■ EXERCISE DESCRIPTION
In the supervoxelization passage below, recast the paragraph beginning "After the changes from HFD to supervoxels" as a brief list that keeps its figures and its conclusion.

■ EXCERPTED PASSAGE
------------------------

To objectively evaluate the fusion performance of calibration process optimized by the LM nonlinear method, some analysis results are presented in Table 1. Compared with the calibration method in our previous work [33], the edges relationship of the octagonal plate based on the LM method reduced the calculated value of the average calibration offset error to 2.764 cm and repressed the average angle error to 0.553° effectively with better calibration accuracy, which made HFD suitable for segment application in forest environment. Moreover, the root mean square error (RMSE) in this paper was closed to 5.126, which showed the obvious improvement of nonlinear optimization. Then the corresponding Standard Deviation (STD) was 13.032, which mean that the error distribution was not very discrete and the calibration process was much stable and robust for the following supervoxelization.
Table 1. Analysis result of multi-sensor joint calibration.

5.2. Supervoxelization Evaluation

We conducted experiments on Scene A and Scene B to evaluate the quality of the supervoxels generated by the proposed spot-divergence algorithms. There were 318,331 original HFD in Scene A and 339,547 original HFD in Scene B, which is a relatively large computation for the workload of point-level segmentation. Based on the obtained HFD, the proposed supervoxelization method based on the laser divergence scale change were applied to determine the supervoxel center and search relationship of adjacent areas. With the large-volume and dense HFD divided into small-volume supervoxels sparsely, each supervoxel contains HFD with similar properties of local features. In order to execute and run the supervoxelization method of this article, a workstation machine with 32 GB memory, 500 G SSD and the Intel Core 7 core processor was chosen for model calculation. Then the software platform Point Cloud Library (PCL) for supervoxelization [36], which was an open source programming library run on Ubuntu system.
After the changes from HFD to supervoxels, non-ground 135,369 HFD were converted to 14,240 supervoxels, and other 155,040 HFD on the ground were converted to 7602 supervoxels. The remaining 27,922 HFD were discriminated as noise and deleted in the Scene A. Similarly, the ground of Scene B originally had 200,985 HFD, and after the change, 8357 supervoxels were obtained, while the non-ground was converted from 127,546 HFD to 10,714 supervoxels, and the remaining 11,016 HFD were identified as noise. Obviously, supervoxelization could reduce the amount of computation and improve the efficiency of segmentation.

------------------------

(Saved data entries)
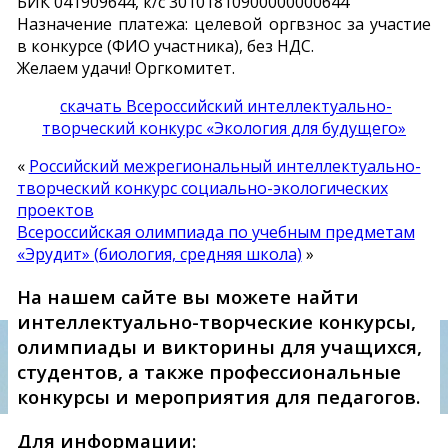
БИК 041909644, к/с 30101810900000000644
Назначение платежа: целевой оргвзнос за участие
в конкурсе (ФИО участника), без НДС.
Желаем удачи! Оргкомитет.
скачать Всероссийский интеллектуально-
творческий конкурс «Экология для будущего»
«
Российский межрегиональный интеллектуально-
творческий конкурс социально-экологических
проектов
Всероссийская олимпиада по учебным предметам
«Эрудит» (биология, средняя школа)
»
На нашем сайте вы можете найти
интеллектуально-творческие конкурсы,
олимпиады и викторины для учащихся,
студентов, а также профессиональные
конкурсы и мероприятия для педагогов.
Для информации:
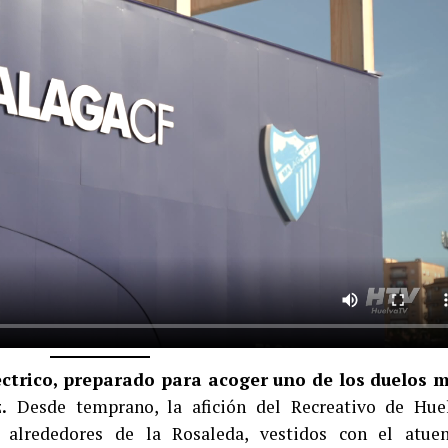
ctrico, preparado para acoger uno de los duelos 
z.
Desde temprano, la afición del Recreativo de Hue
alrededores de la Rosaleda, vestidos con el atue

------------------------

■ SOLVED EXERCISE
- Scene A, non-ground: 135,369 HFD converted to 14,240 supervoxels
- Scene A, ground: 155,040 HFD converted to 7602 supervoxels
- Scene A, noise: 27,922 HFD deleted
- Scene B, ground: 200,985 HFD converted to 8357 supervoxels
- Scene B, non-ground: 127,546 HFD converted to 10,714 supervoxels
- Scene B, noise: 11,016 HFD
- Conclusion: supervoxelization reduces computation and makes segmentation more efficient.